10. The fluoroelastomer (A) is composed of the following (in mol% units): (i) 35-85% vinylidene fluoride (VDF), 10-45% hexafluoropropene (HFP), 0-30% tetrafluoroethylene (TFE), 0-15% perfluoroalkyl vinyl ether (PAVE), 0-5% bis-olefin (OF), (ii) 50-80% vinylidene fluoride (VDF), 5-50% perfluoroalkyl vinyl ether (PAVE), 0-20% tetrafluoroethylene (TFE), 0-5% bis-olefin (OF); (iii) 20-30% vinylidene fluoride (VDF), C 2 ~C 8 Non-fluorinated olefin (Ol) 10-30%, hexafluoropropene (HFP) and / or perfluoroalkyl vinyl ether (PAVE) 18-27%, tetrafluoroethylene (TFE) 10-30%, bis-olefin (OF) 0-5%; tetrafluoroethylene (TFE) 50-80%, perfluoroalkyl vinyl ether (PAVE) 20-50%, bis-olefin (OF) 0-5%; (iv) Tetrafluoroethylene (TFE) 33-75%, perfluoroalkyl vinyl ether (PAVE) 15-45%, vinylidene fluoride (VDF) 5-30%, hexafluoropropene HFP 0-30%, bis-olefin (OF) 0-5%; (v) 35-85% vinylidene fluoride (VDF), 5-40% fluorovinyl ether (MOVE), 0-30% perfluoroalkyl vinyl ether (PAVE), 0-40% tetrafluoroethylene (TFE), 0-30% hexafluoropropene (HFP), 0-5% bis-olefin (OF) A fluoroelastomer (A) according to claim 8 or 9, selected from the group consisting of those having the following characteristics.

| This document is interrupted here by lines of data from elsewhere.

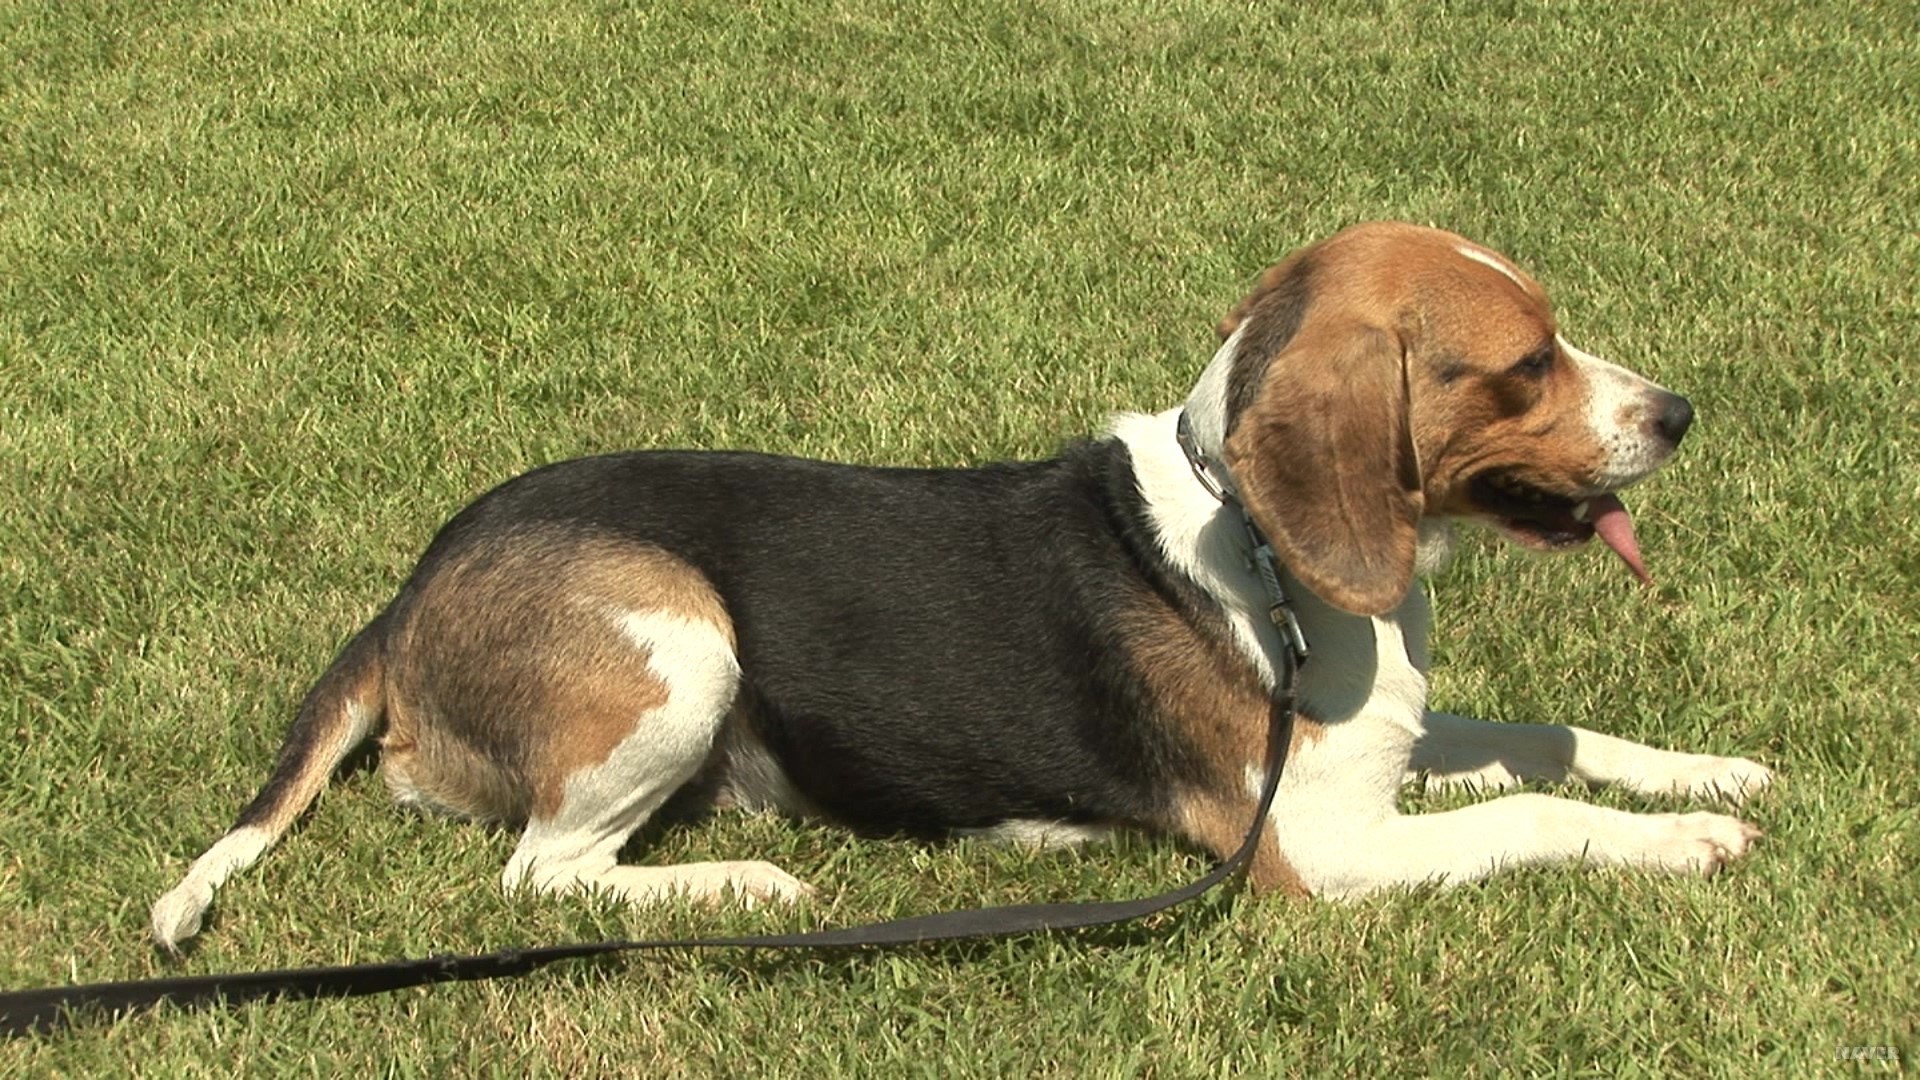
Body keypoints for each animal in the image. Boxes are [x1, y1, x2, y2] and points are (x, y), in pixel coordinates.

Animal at [145, 222, 1766, 945]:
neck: (1256, 545)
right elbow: (1534, 811)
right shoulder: (1316, 849)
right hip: (681, 641)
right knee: (546, 872)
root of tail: (419, 584)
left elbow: (1550, 739)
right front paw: (1687, 845)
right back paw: (744, 882)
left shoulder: (1383, 761)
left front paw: (1712, 773)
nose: (1681, 412)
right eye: (1526, 366)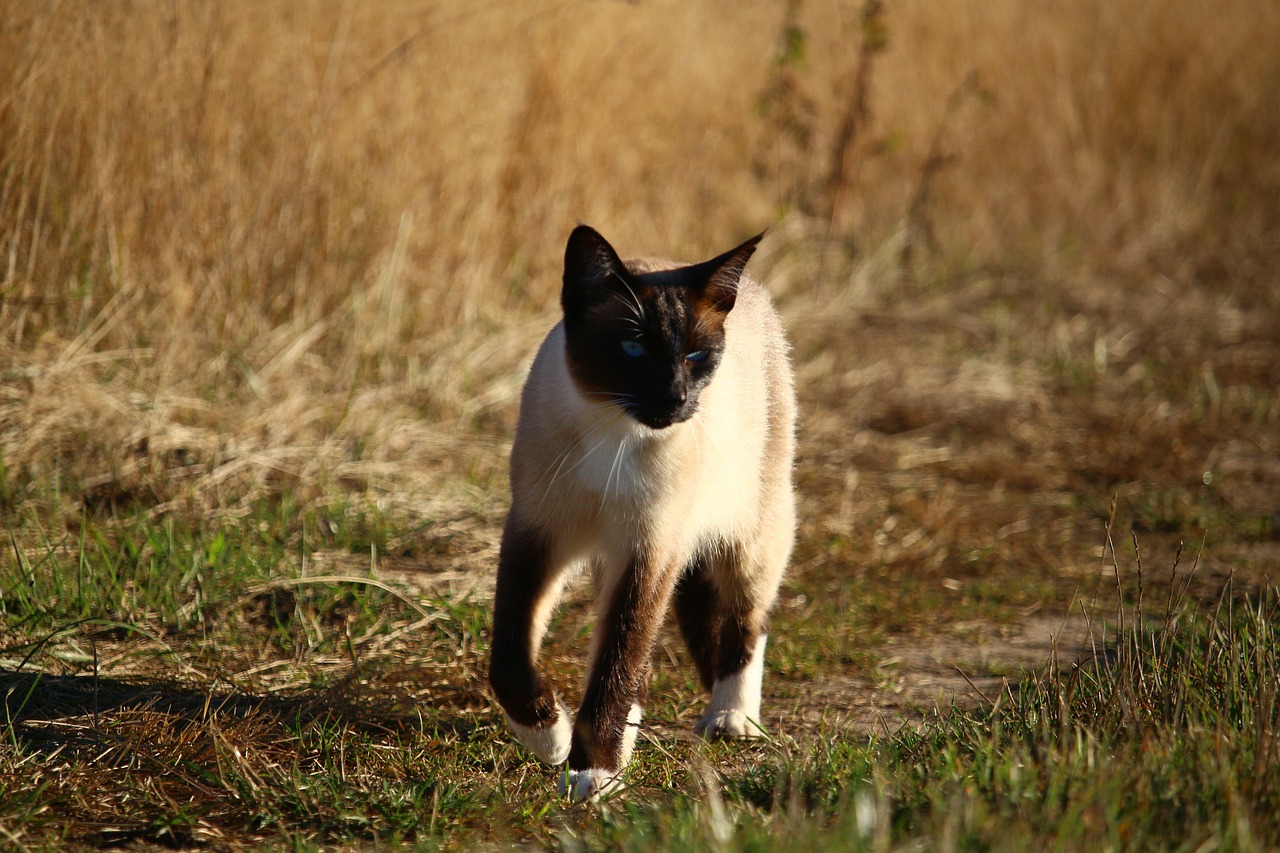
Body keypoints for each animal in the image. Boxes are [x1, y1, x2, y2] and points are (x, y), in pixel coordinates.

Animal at [486, 224, 793, 799]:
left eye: (696, 356)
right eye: (632, 348)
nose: (674, 398)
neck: (614, 431)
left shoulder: (649, 549)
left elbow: (619, 661)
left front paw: (592, 771)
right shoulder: (537, 533)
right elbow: (510, 657)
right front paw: (552, 740)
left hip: (749, 534)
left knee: (745, 622)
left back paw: (732, 719)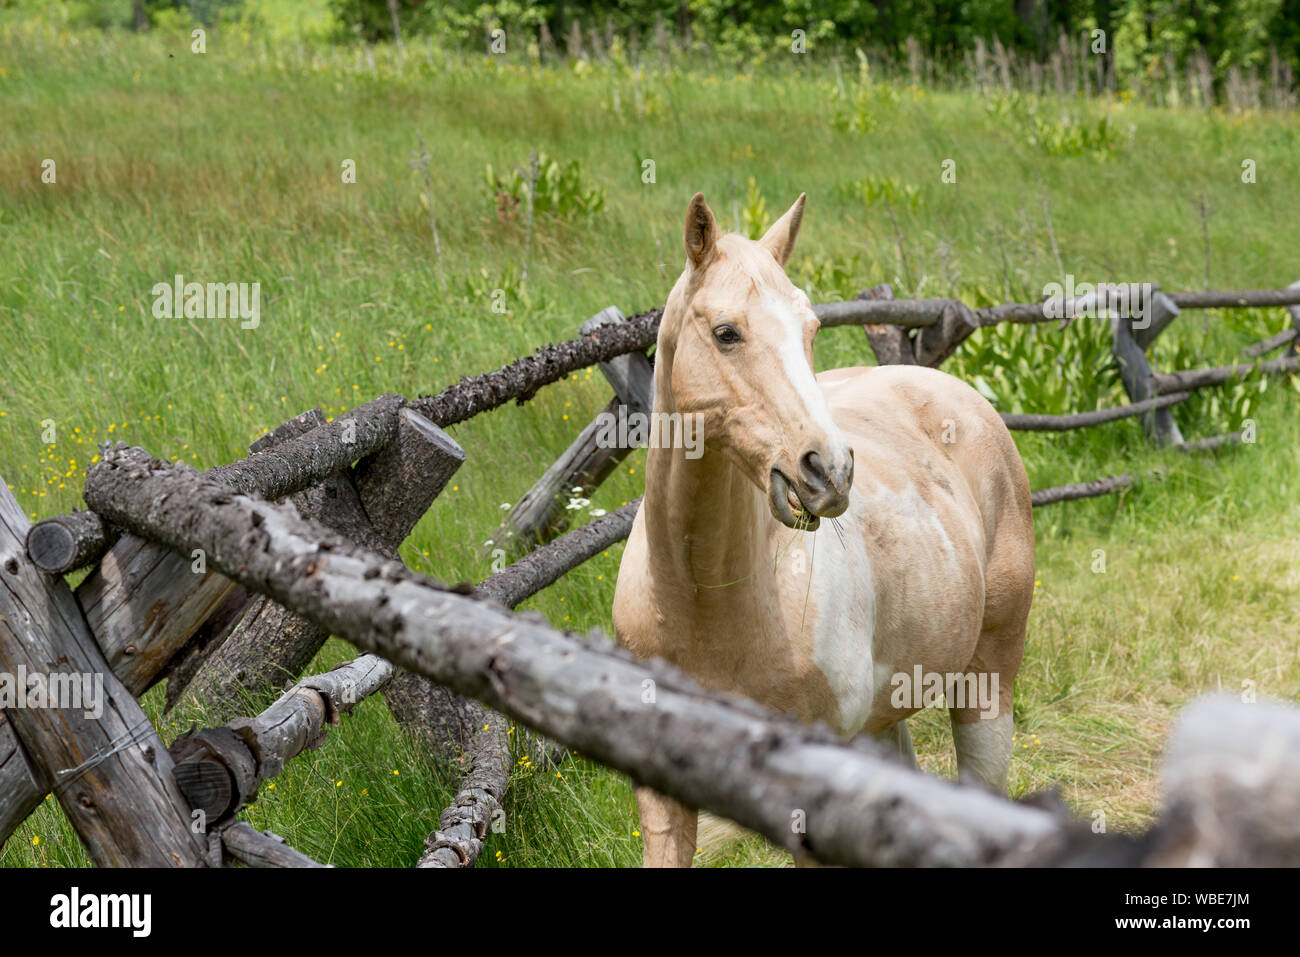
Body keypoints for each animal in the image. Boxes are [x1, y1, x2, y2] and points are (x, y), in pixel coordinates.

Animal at [611, 192, 1035, 867]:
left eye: (810, 330)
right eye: (726, 332)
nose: (829, 470)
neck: (698, 603)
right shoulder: (659, 790)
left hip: (987, 686)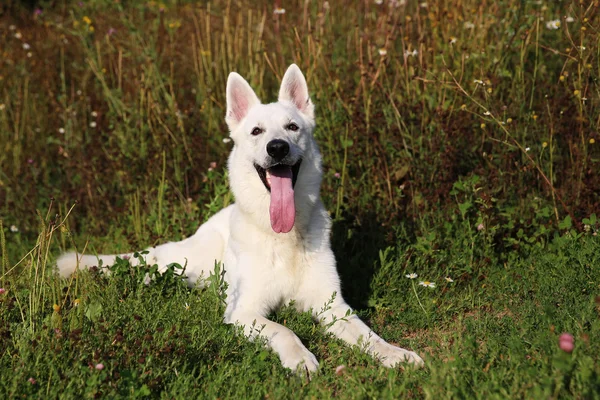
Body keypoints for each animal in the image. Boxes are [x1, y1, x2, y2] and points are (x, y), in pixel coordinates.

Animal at [55, 64, 422, 374]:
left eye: (292, 127)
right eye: (257, 131)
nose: (277, 147)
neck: (282, 237)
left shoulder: (333, 307)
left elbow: (368, 334)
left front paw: (395, 353)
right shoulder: (244, 312)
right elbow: (285, 330)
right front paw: (301, 358)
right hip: (183, 263)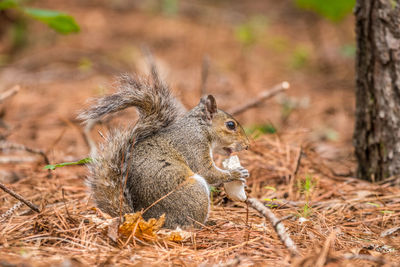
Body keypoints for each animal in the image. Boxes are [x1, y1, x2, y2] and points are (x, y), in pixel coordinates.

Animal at [79, 68, 250, 229]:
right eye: (230, 125)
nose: (247, 145)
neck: (199, 128)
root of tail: (145, 219)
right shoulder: (193, 146)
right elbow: (207, 171)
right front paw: (236, 173)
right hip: (194, 192)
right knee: (190, 224)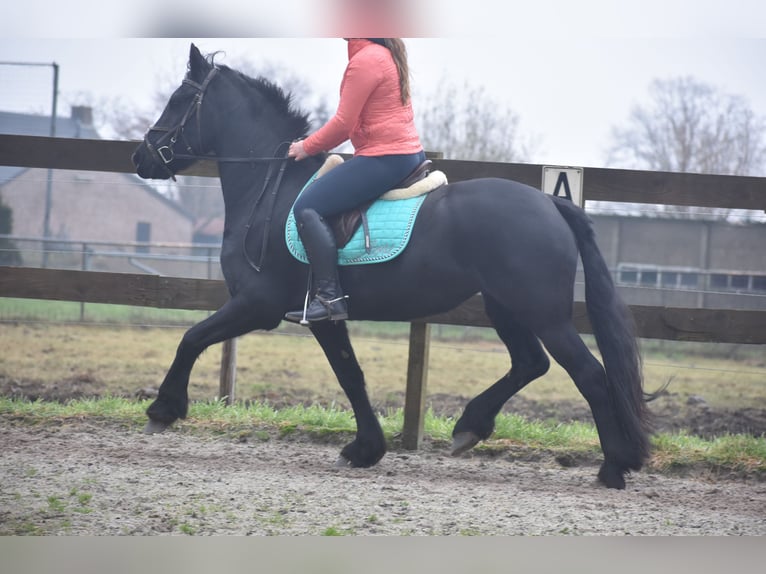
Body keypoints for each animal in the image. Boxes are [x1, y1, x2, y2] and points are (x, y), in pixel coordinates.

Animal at [134, 45, 656, 490]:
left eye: (179, 100)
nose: (142, 157)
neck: (273, 187)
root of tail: (551, 203)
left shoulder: (258, 304)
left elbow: (192, 338)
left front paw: (163, 408)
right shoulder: (321, 316)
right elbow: (351, 374)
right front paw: (366, 449)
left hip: (542, 312)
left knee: (589, 375)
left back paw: (613, 467)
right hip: (504, 306)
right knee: (530, 362)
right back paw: (471, 426)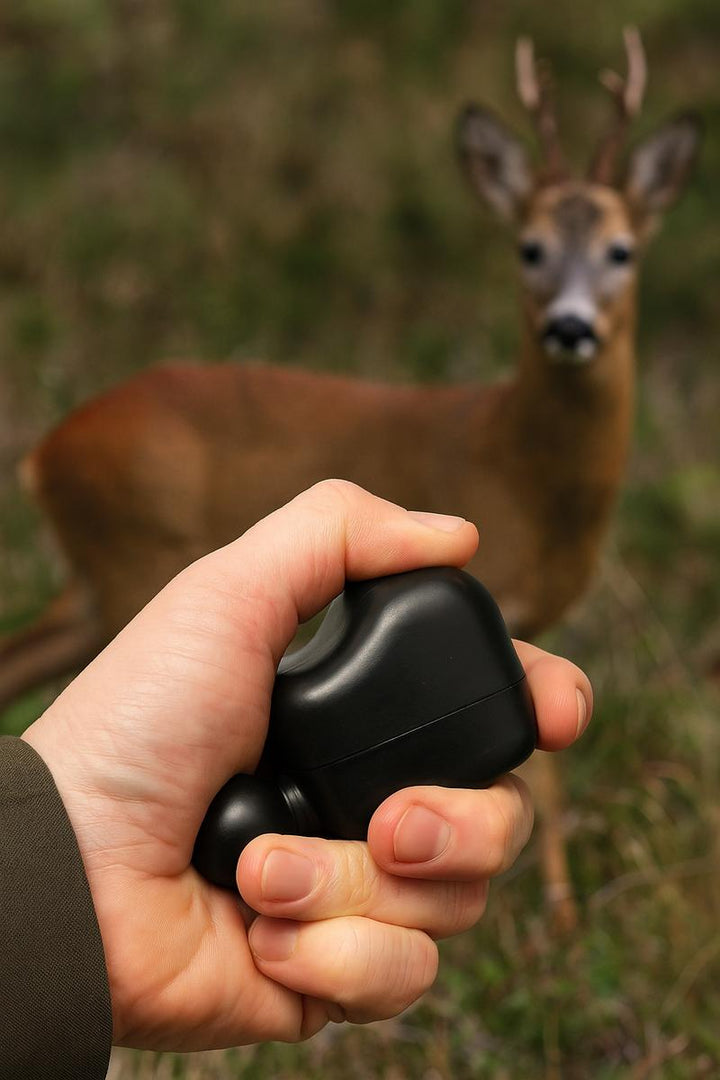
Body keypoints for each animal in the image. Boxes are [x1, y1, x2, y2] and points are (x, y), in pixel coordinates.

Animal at [0, 30, 700, 930]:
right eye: (530, 248)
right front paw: (561, 923)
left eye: (623, 250)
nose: (570, 328)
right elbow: (545, 773)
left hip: (93, 589)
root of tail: (42, 456)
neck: (521, 466)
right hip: (131, 564)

11. A curable composition, - At least one fluoroelastomer (A) according to any one of claims 8 to 10, - At least one organic peroxide, A curable composition containing the following:
12. A method for producing a cured article, wherein the method comprises processing and curing the curable composition described in claim 11.
13. A cured article obtained from the curable composition described in claim 11.